Event is from 10 a.m.-4 p.m at the Belt behind Library Street Collective, 1274 Library St., Detroit; 313-600-7443; lscgallery.com. Admission is free.

Loudon Wainwright III

Friday, 9/3: Loudon Wainwright III, the contentious patriarch of the Wainwright-McGarrigle folk dynasty, is best known for not holding back — even if that means exposing very personal relationships, familial dynamics, and experiences. If you need the CliffsNotes on the 74-year-old artist's career and backstory, listen to "Meet The Wainwrights," where he calls out his famous baroque-folk children by name — that's Martha, Rufus, and Lucy — and lists the many discretions that have been aired out for decades across stages and records. Made famous by his 1972 novelty hit, "Dead Skunk (in the Middle of the Road)," LW3 is also known for his frequent cameos in Judd Apatow films, including a role as a quirky divorced dad on Apatow's short-lived cult TV comedy, Undeclared. —Jerilyn Jordan

Doors open at 7:30 p.m. at The Ark; 316 S. Main St., Ann Arbor; 734-761-1818; theark.org. Tickets are $25.

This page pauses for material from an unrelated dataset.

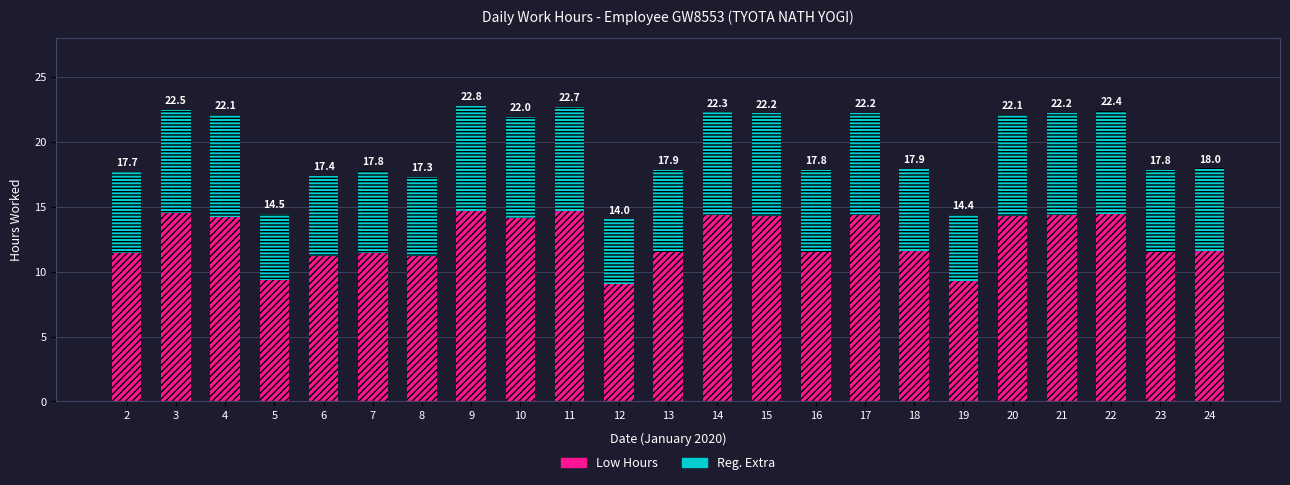

What are all the series names shown in the legend?

Low Hours, Reg. Extra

The Myspace Prom with Taking Back Emo

Saturday, 9/4: The year is 2003 and you just removed your BFF from your Top Eight because they allegedly made out with your ex of three days at a screening of Jeepers Creepers 2. You're feeling your feelings so you decide to let the poetry flow on a bulletin post in which you just copy and paste lyrics from Brand New's "Play Crack the Sky" and you decide to change your profile pic to something a bit more representative of your entire world collapsing so you snap what they recently dubbed a "selfie" your hair swooped over one eye like a sad and stiff waterfall, the other eye caked in black eyeliner, not a drop of joy to be found on your tormented duck face.

For some of us, it's a goddamn blessing that Myspace accidentally deleted years' worth of old photos and content, which is what happened in 2019. For others, it marked the official end of an era, one in which the word "rawr" was both a come on and a warning and one in which your duct-taped Vans carried the weight of your precious world from hardcore show to harcore show with very neccessary pitstops at Hot Topic.

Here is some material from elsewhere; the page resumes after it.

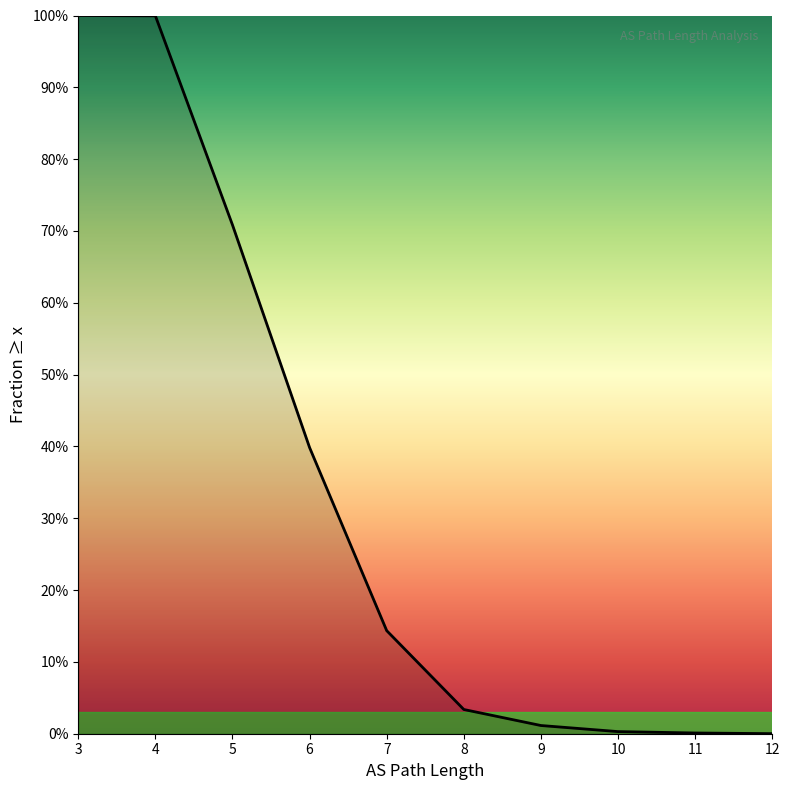

Between 7 and 11, which is larger?

7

Well, good news scene kids and emo adults — Myspace Emo Prom offers a chance to relive the days of thrashing and crying and AIM away messages that were absolutely targeting a specific person. Emo revivalists Taking Back Emo will serve up favorites from acts like AFI, Fall Out Boy, My Chemical Romance, Paramore, Dashboard Confessional, and more. —Jerilyn Jordan

Doors open at 8 p.m. at the Magic Bag; 22920 Woodward Ave., Ferndale; 248-544-1989; themagicbag.com. Tickets are $15.


Tuesday, 9/7: Just as the world was set ablaze by the pandemic, Alabama singer-songwriter Katie Crutchfield, who performs as Waxahatchee, had released her fifth album and the first since becoming sober in 2018. Saint Cloud topped many a year-end list thanks to her sharpened observational lyrics and her heightened ability to make the healing process a joyful one, albeit turbulent.

"I have a gift, I've been told, for seeing what's there," Crutchfield sings on "The Eye." "And I will chase all the rain, put it down, call it paint/ To possess something arcane, oh it's a heavy weight." Saint Cloud is proof that you can cross bridges, not burn them, and still have a lot of great shit to make music uplifting and layered music about. "I feel like I can still do this and have it be meaningful and have it be something people can relate to, and still make it dark and sad without making myself the victim," Crutchfield told Metro Times last year.

Crutchfield was set to kick off her tour in support of Saint Cloud last year in Detroit with what would have been a homecoming show of sorts, as the record and Crutchfield's touring band features members of the Detroit-based band Bonny Doon. Thankfully Crutchfield and company made good on their postponed promise. Waxahatchee will be joined by Katy Kirby. —Jerilyn Jordan

Doors open at 7 p.m. at the Majestic;4120 Woodward Ave., Detroit; 313-833-9700; majesticdetroit.com. Tickets are $23-$26.